WORK INSTRUCTIONS: Transcribe the data that follows without changing a word, and omit the pictures.
+++ MATERIALS PROVIDED +++
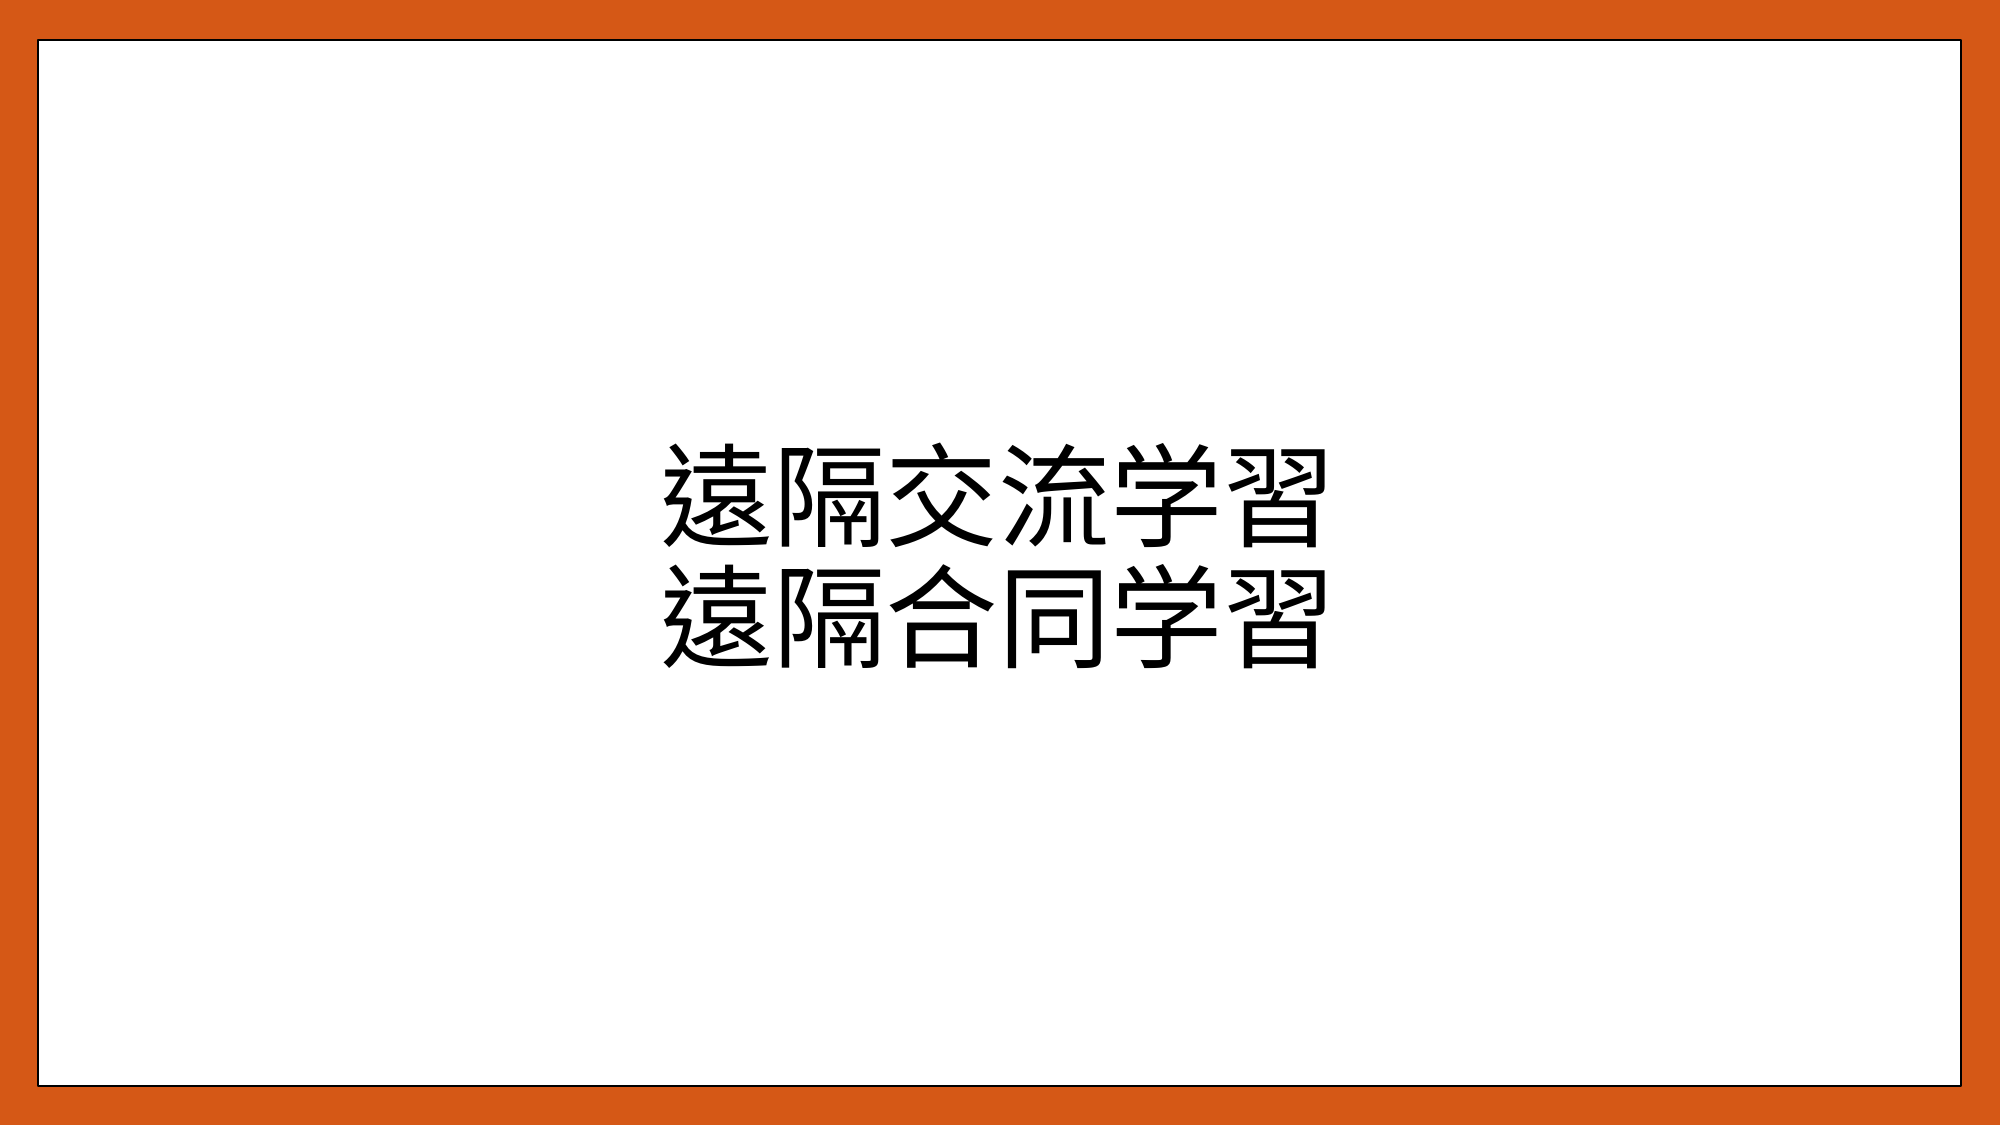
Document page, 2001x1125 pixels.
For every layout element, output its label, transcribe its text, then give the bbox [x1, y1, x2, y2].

title 遠隔交流学習 遠隔合同学習 [38, 407, 1958, 718]
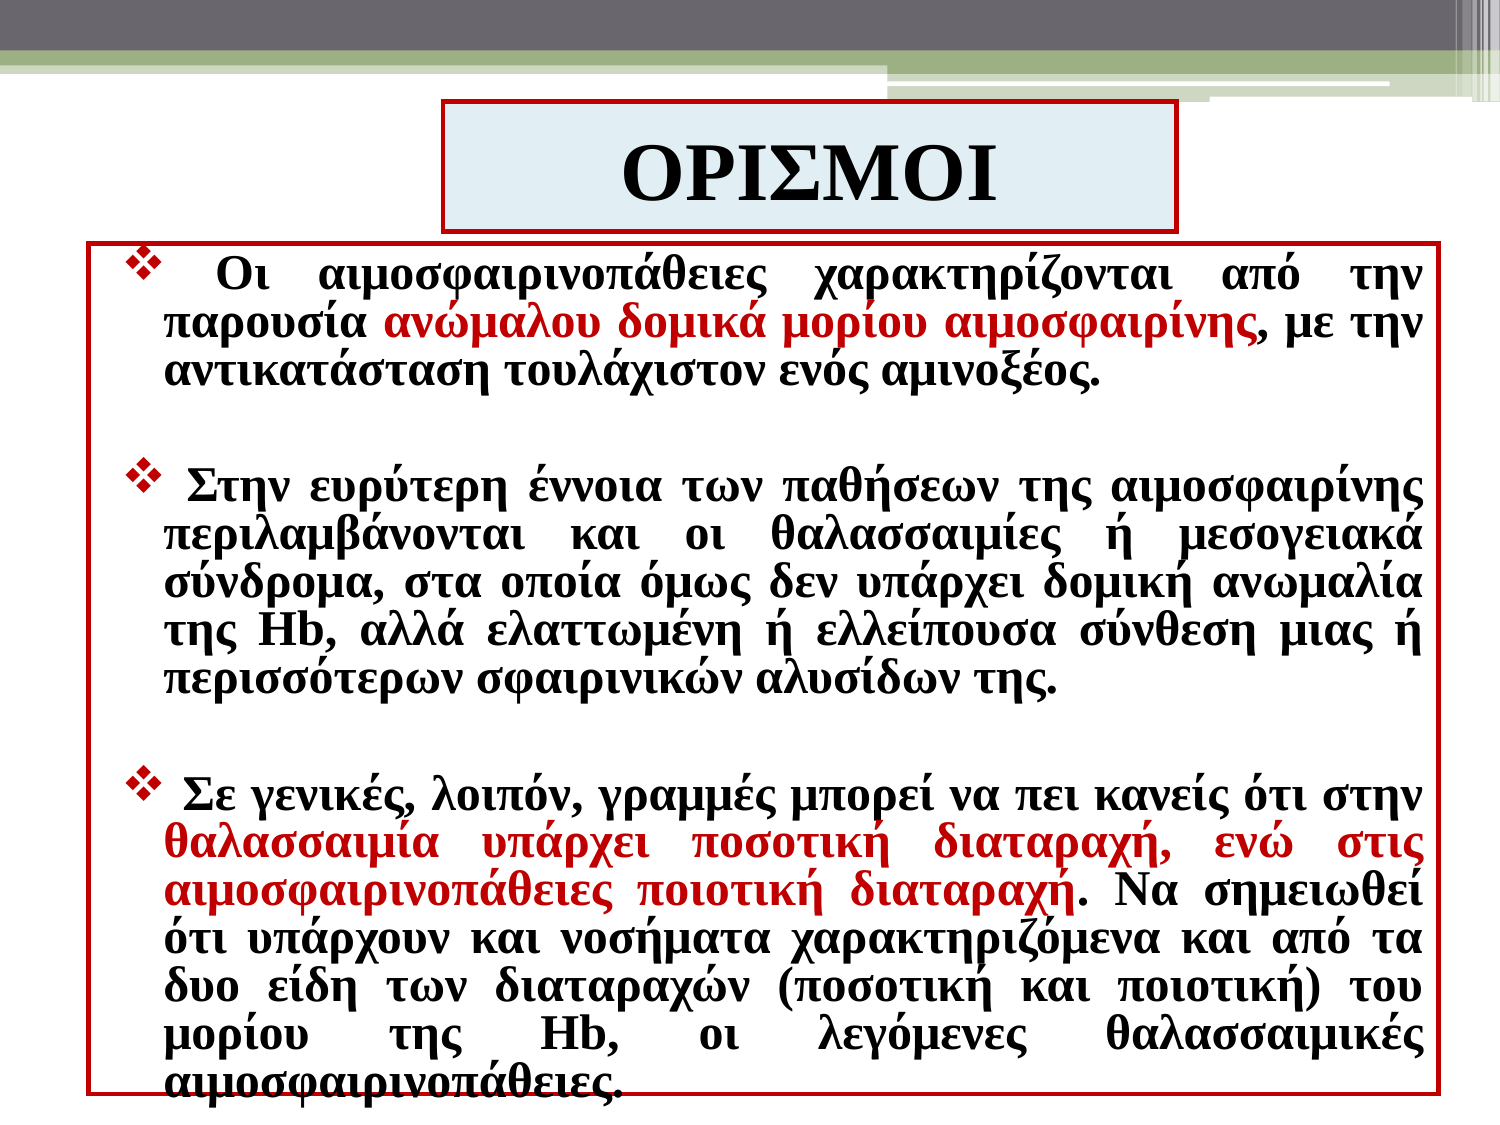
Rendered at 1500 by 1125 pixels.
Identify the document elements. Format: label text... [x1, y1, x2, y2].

list Οι αιμοσφαιρινοπάθειες χαρακτηρίζονται από την παρουσία ανώμαλου δομικά μορίου αιμοσφαιρίνης, με την αντικατάσταση τουλάχιστον ενός αμινοξέος. Στην ευρύτερη έννοια των παθήσεων της αιμοσφαιρίνης περιλαμβάνονται και οι θαλασσαιμίες ή μεσογειακά σύνδρομα, στα οποία όμως δεν υπάρχει δομική ανωμαλία της Hb, αλλά ελαττωμένη ή ελλείπουσα σύνθεση μιας ή περισσότερων σφαιρινικών αλυσίδων της. Σε γενικές, λοιπόν, γραμμές μπορεί να πει κανείς ότι στην θαλασσαιμία υπάρχει ποσοτική διαταραχή, ενώ στις αιμοσφαιρινοπάθειες ποιοτική διαταραχή. Να σημειωθεί ότι υπάρχουν και νοσήματα χαρακτηριζόμενα και από τα δυο είδη των διαταραχών (ποσοτική και ποιοτική) του μορίου της Hb, οι λεγόμενες θαλασσαιμικές αιμοσφαιρινοπάθειες. [88, 243, 1439, 1094]
title ΟΡΙΣΜΟΙ [442, 101, 1177, 232]
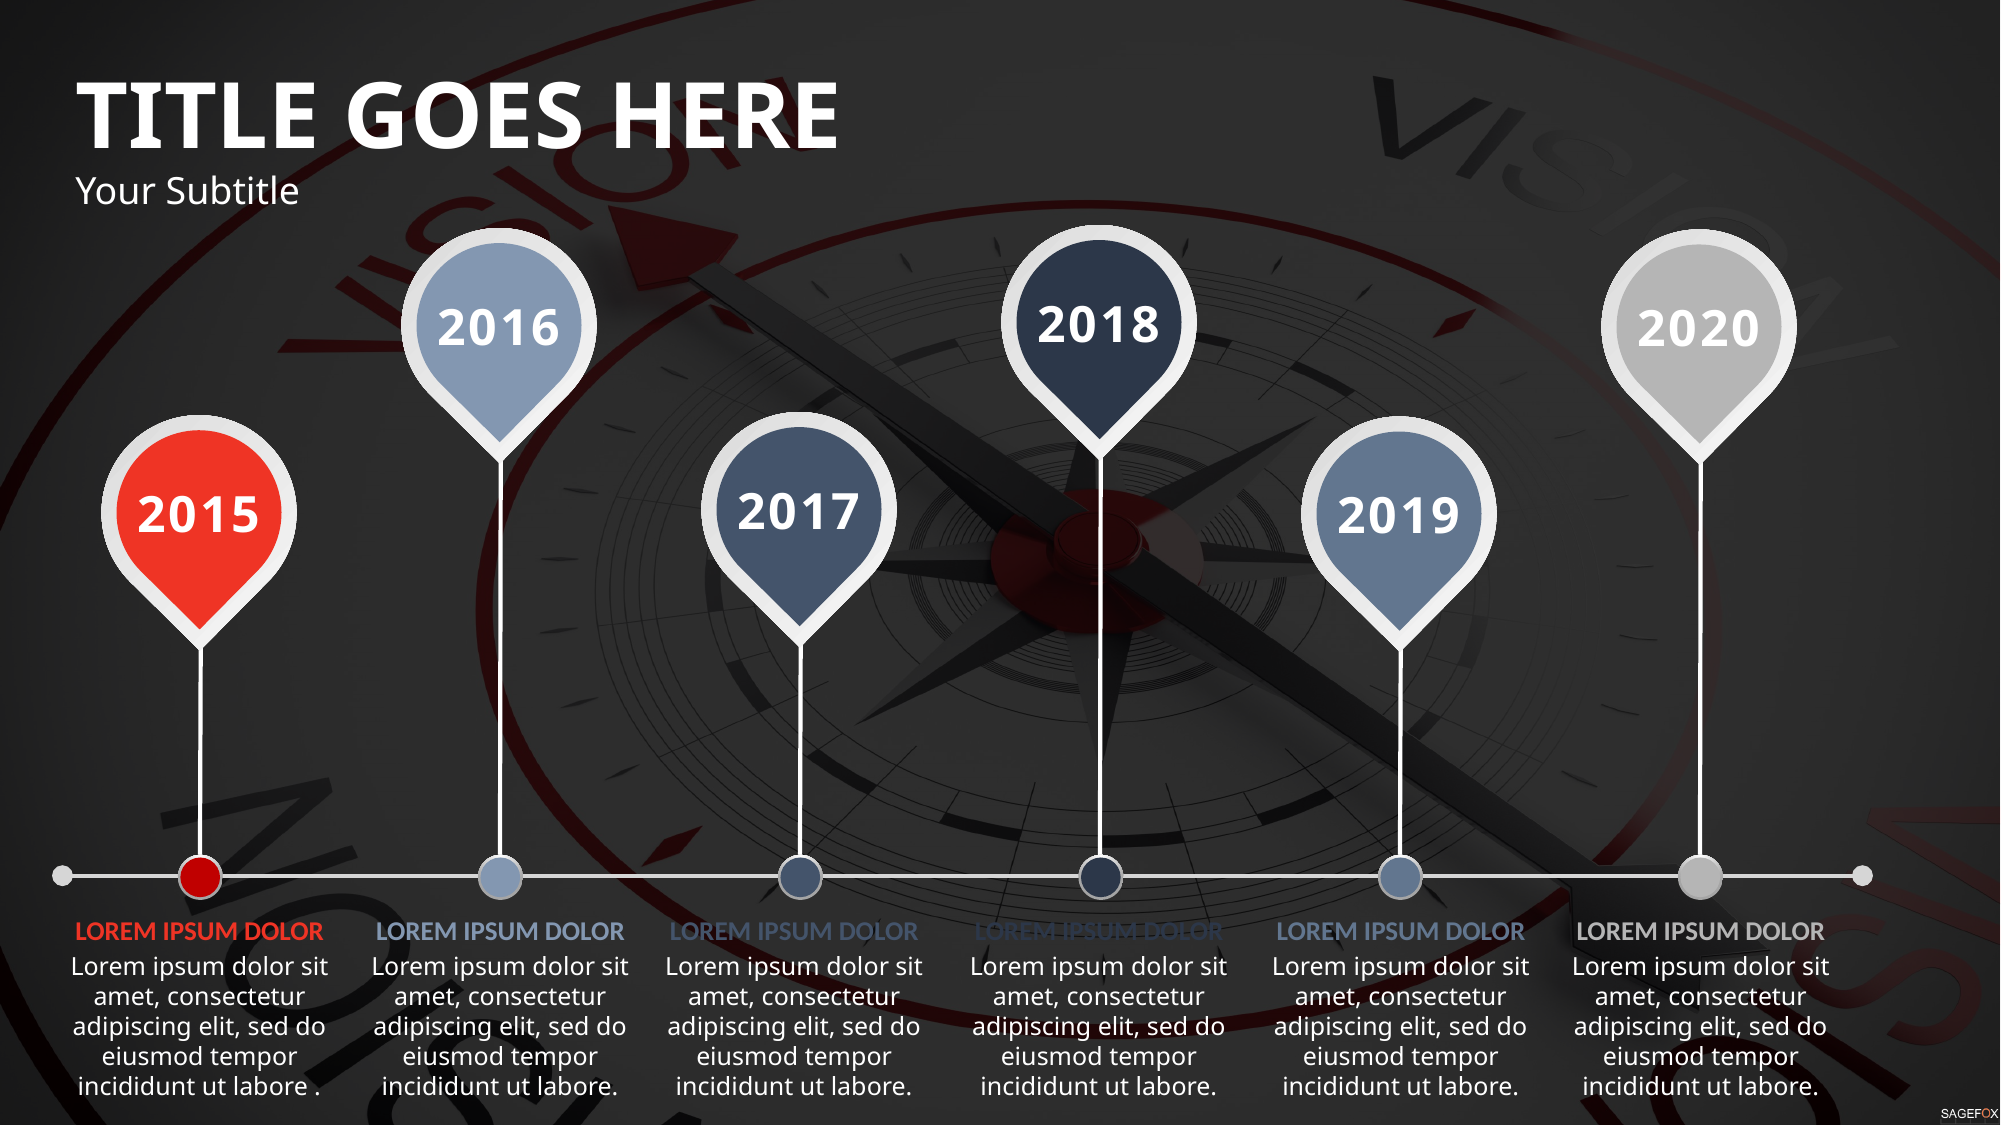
+++
RESULT FOR THIS EXERCISE:
Document page, 2001x1125 pixels.
For every layout element, output its label, transcribe its text, then give the bbox [x1, y1, x2, y2].

title 遠隔交流学習 遠隔合同学習 [38, 407, 1958, 718]
Rendered at 1500 by 1125 pixels.
Identify the document elements. Format: label text... [x1, y1, x2, y2].

list Οι αιμοσφαιρινοπάθειες χαρακτηρίζονται από την παρουσία ανώμαλου δομικά μορίου αιμοσφαιρίνης, με την αντικατάσταση τουλάχιστον ενός αμινοξέος. Στην ευρύτερη έννοια των παθήσεων της αιμοσφαιρίνης περιλαμβάνονται και οι θαλασσαιμίες ή μεσογειακά σύνδρομα, στα οποία όμως δεν υπάρχει δομική ανωμαλία της Hb, αλλά ελαττωμένη ή ελλείπουσα σύνθεση μιας ή περισσότερων σφαιρινικών αλυσίδων της. Σε γενικές, λοιπόν, γραμμές μπορεί να πει κανείς ότι στην θαλασσαιμία υπάρχει ποσοτική διαταραχή, ενώ στις αιμοσφαιρινοπάθειες ποιοτική διαταραχή. Να σημειωθεί ότι υπάρχουν και νοσήματα χαρακτηριζόμενα και από τα δυο είδη των διαταραχών (ποσοτική και ποιοτική) του μορίου της Hb, οι λεγόμενες θαλασσαιμικές αιμοσφαιρινοπάθειες. [88, 243, 1439, 1094]
title ΟΡΙΣΜΟΙ [442, 101, 1177, 232]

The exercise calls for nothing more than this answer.